As informações foram dadas ontem pelo presidente da ACDM, Sérgio Coelho dos Santos, que é responsável pela locomoção dos acadêmicos ao rio. Segundo ele, depois da coleta, o resultado dos exames deve sair, no máximo, em 10 dias. “Posso adiantar que o resultado não será bom. A vazão do rio está muito baixa. Existem pontos que têm menos de um metro de profundidade”, disse Coelho, acrescentando ainda que a pesca no rio é praticamente impossível.
O projeto “Cura d’água” percorre 20 quilômetros do Paraíba - do bairro Ponte Alta, em Volta Redonda, até Floriano, distrito de Barra Mansa. O trecho é dividido em 11 pontos de coleta.
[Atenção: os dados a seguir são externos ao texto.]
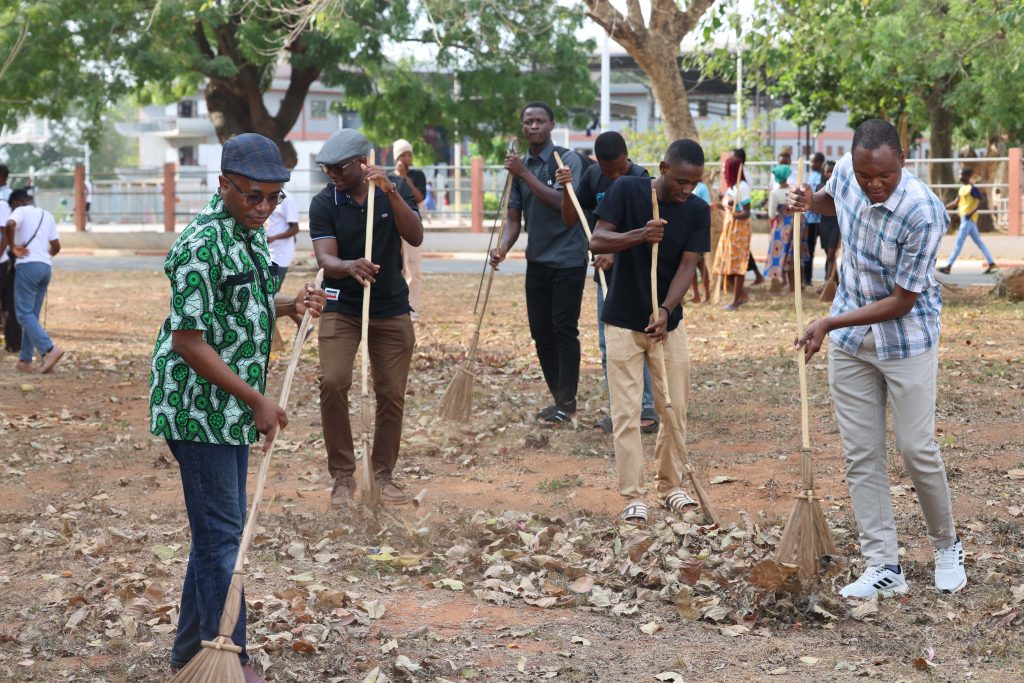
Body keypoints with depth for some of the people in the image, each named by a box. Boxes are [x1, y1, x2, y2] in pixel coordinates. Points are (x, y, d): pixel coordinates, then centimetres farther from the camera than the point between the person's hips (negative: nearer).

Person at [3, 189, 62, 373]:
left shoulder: (21, 211, 0)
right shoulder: (47, 215, 19)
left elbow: (9, 225, -23)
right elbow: (56, 246, 19)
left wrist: (13, 247, -10)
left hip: (27, 266, -7)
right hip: (46, 267, 7)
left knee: (24, 314, -8)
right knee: (32, 314, 11)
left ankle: (50, 349, -24)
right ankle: (25, 360, 10)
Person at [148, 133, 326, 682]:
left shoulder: (252, 232, 8)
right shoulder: (202, 243, -21)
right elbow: (188, 340, -22)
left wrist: (288, 305, 3)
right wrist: (257, 400, -19)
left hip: (231, 409, 10)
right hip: (198, 407, -10)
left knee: (219, 530, 16)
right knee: (221, 534, -3)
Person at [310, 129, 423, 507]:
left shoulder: (395, 190, -5)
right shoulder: (323, 204, -10)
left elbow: (415, 237, -18)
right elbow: (325, 259, -20)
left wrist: (391, 192, -31)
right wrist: (350, 267, -43)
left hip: (391, 308, 2)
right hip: (342, 307, -2)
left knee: (392, 393, 2)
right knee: (332, 382, -18)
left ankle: (383, 474, 18)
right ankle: (343, 475, -7)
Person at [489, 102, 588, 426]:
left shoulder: (567, 160, -9)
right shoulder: (520, 165, 10)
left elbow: (562, 202, -22)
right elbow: (514, 217, 9)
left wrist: (523, 173, -22)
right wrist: (503, 246, -10)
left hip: (568, 259, -7)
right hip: (537, 260, 7)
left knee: (564, 329, -5)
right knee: (540, 330, 8)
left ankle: (567, 403, 2)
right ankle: (559, 399, 19)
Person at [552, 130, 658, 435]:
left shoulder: (640, 179, -13)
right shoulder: (592, 176, 4)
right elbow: (570, 220, 7)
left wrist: (614, 254, -34)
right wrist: (567, 189, -9)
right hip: (606, 273, 6)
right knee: (608, 347, 8)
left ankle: (647, 410, -2)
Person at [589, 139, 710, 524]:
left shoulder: (697, 211, -5)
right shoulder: (627, 191, -11)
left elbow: (687, 266, -9)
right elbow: (597, 241, -15)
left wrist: (665, 310, -24)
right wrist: (639, 236, -33)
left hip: (667, 320, 3)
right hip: (623, 321, -3)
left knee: (675, 409, 8)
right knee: (627, 414, -3)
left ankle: (672, 486, 23)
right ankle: (632, 497, 1)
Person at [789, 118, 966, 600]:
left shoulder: (923, 213, -27)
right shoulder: (846, 172, -9)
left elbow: (902, 301, -22)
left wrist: (831, 323, -22)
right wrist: (812, 202, -4)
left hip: (906, 338, -5)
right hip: (849, 342, 5)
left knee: (917, 449, 0)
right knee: (861, 455, 3)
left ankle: (947, 546, 24)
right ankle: (884, 568, 7)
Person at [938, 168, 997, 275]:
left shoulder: (972, 189, -12)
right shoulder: (962, 188, 16)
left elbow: (979, 203, -18)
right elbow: (956, 203, 21)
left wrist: (971, 212, -30)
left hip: (969, 218, -10)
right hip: (964, 218, 10)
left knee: (959, 242, -10)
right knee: (978, 241, 11)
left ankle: (948, 266, -12)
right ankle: (991, 264, 14)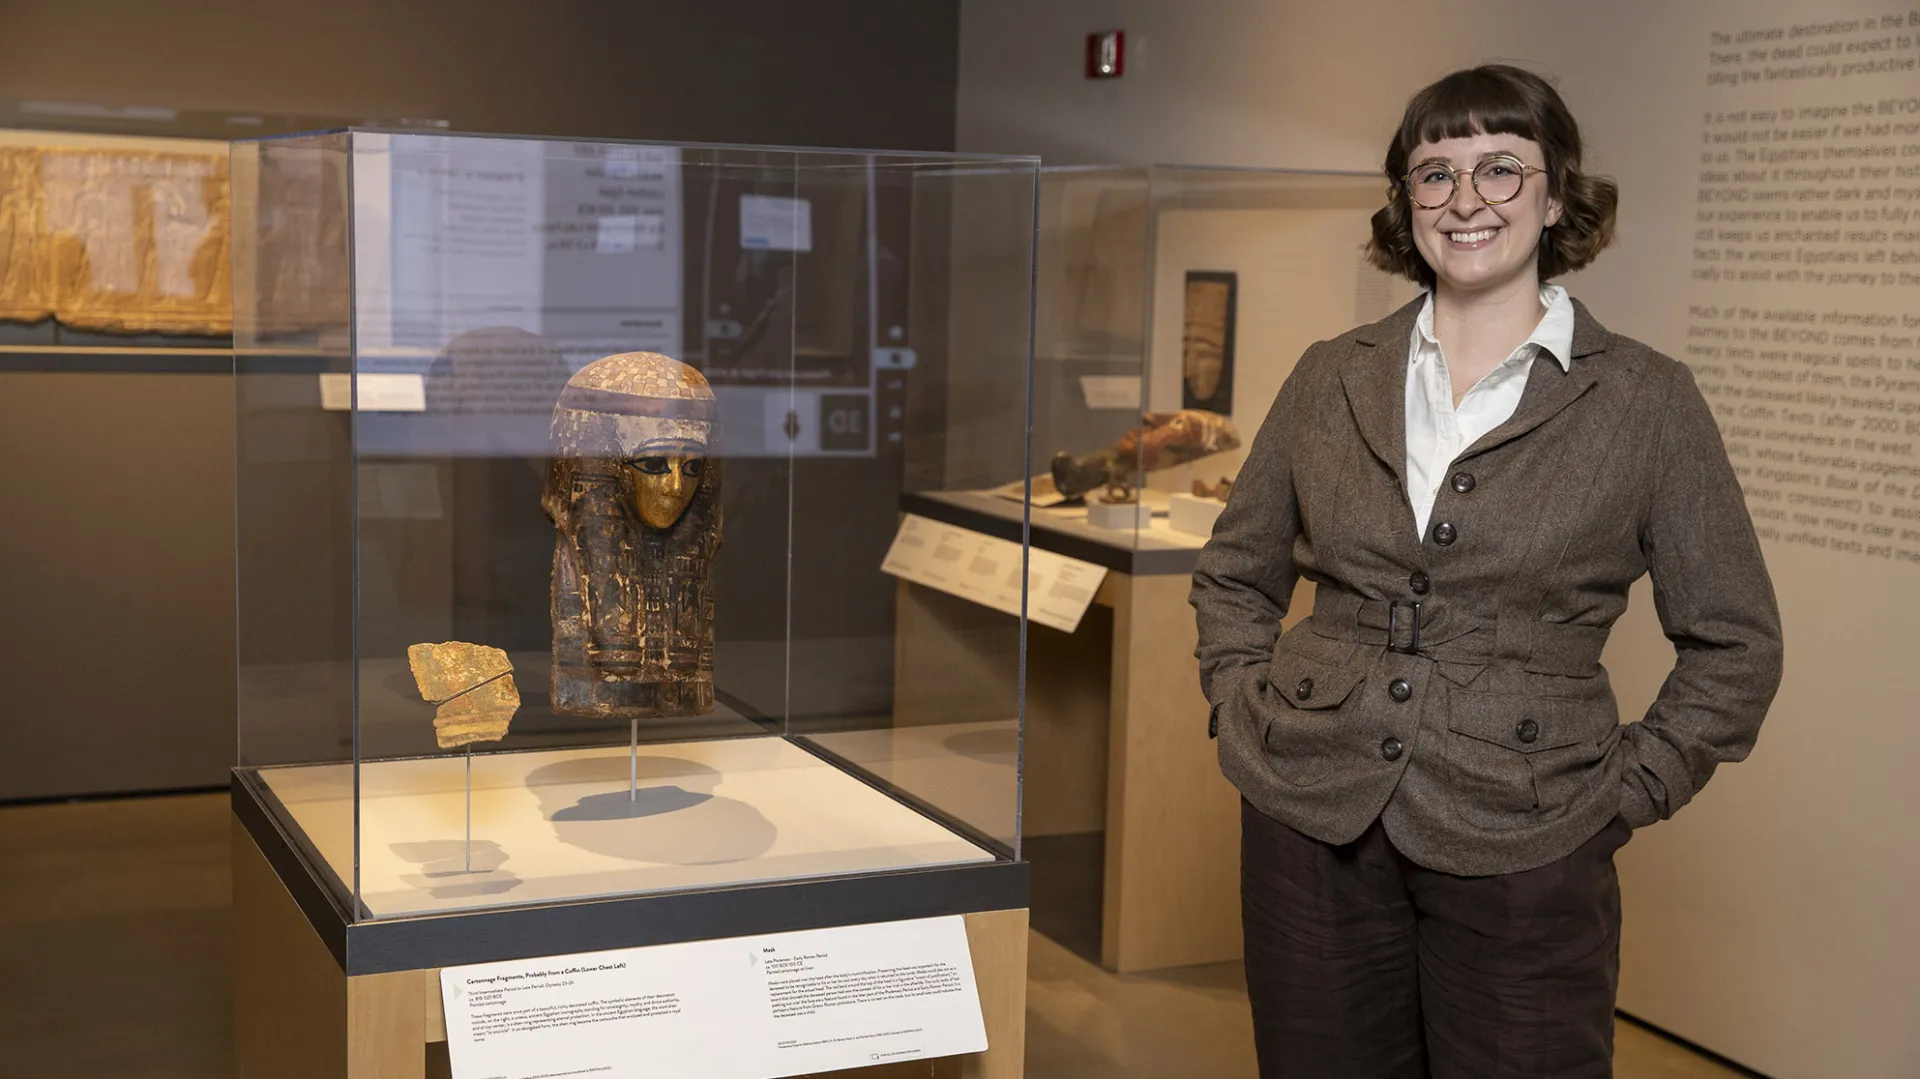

Pelo último levantamento, o ponto mais crítico era o 9 (na altura do bairro Estamparia, em Barra Mansa), analisado em dezembro do ano passado. Naquele período, o ponto registrou 280 mil coliformes totais e 220 fecais por 100 mililitros de água, sendo que o recomendado pelo Conama (Conselho Nacional do Meio Ambiente) é de cinco mil de coliformes totais e mil de fecais pela mesma quantidade de água.
- Deu uma melhorada, mas os números ainda são alarmantes - disse Roberto Silva, diretor de Meio Ambiente da Associação de Canoeiros.
Em janeiro de 2006, o índice no mesmo local chegou a atingir 1,6 milhão de coliformes totais e outro 1,1 milhão de coliformes fecais. Roberto Silva explica o alto índice no ponto 9: “Neste ponto, é onde deságua o Rio Barra Mansa. Ou seja, o rio é uma verdadeira vala negra”, disse Roberto Silva.
As biólogas do UBM coletam três amostras de águas em cada um dos 11 pontos determinados: na margem direita, na esquerda, e no centro do rio. “Eles coletam as amostras a 25 centímetros de profundidade”, contou Sergio Santos, presidente da Associação dos Canoeiros.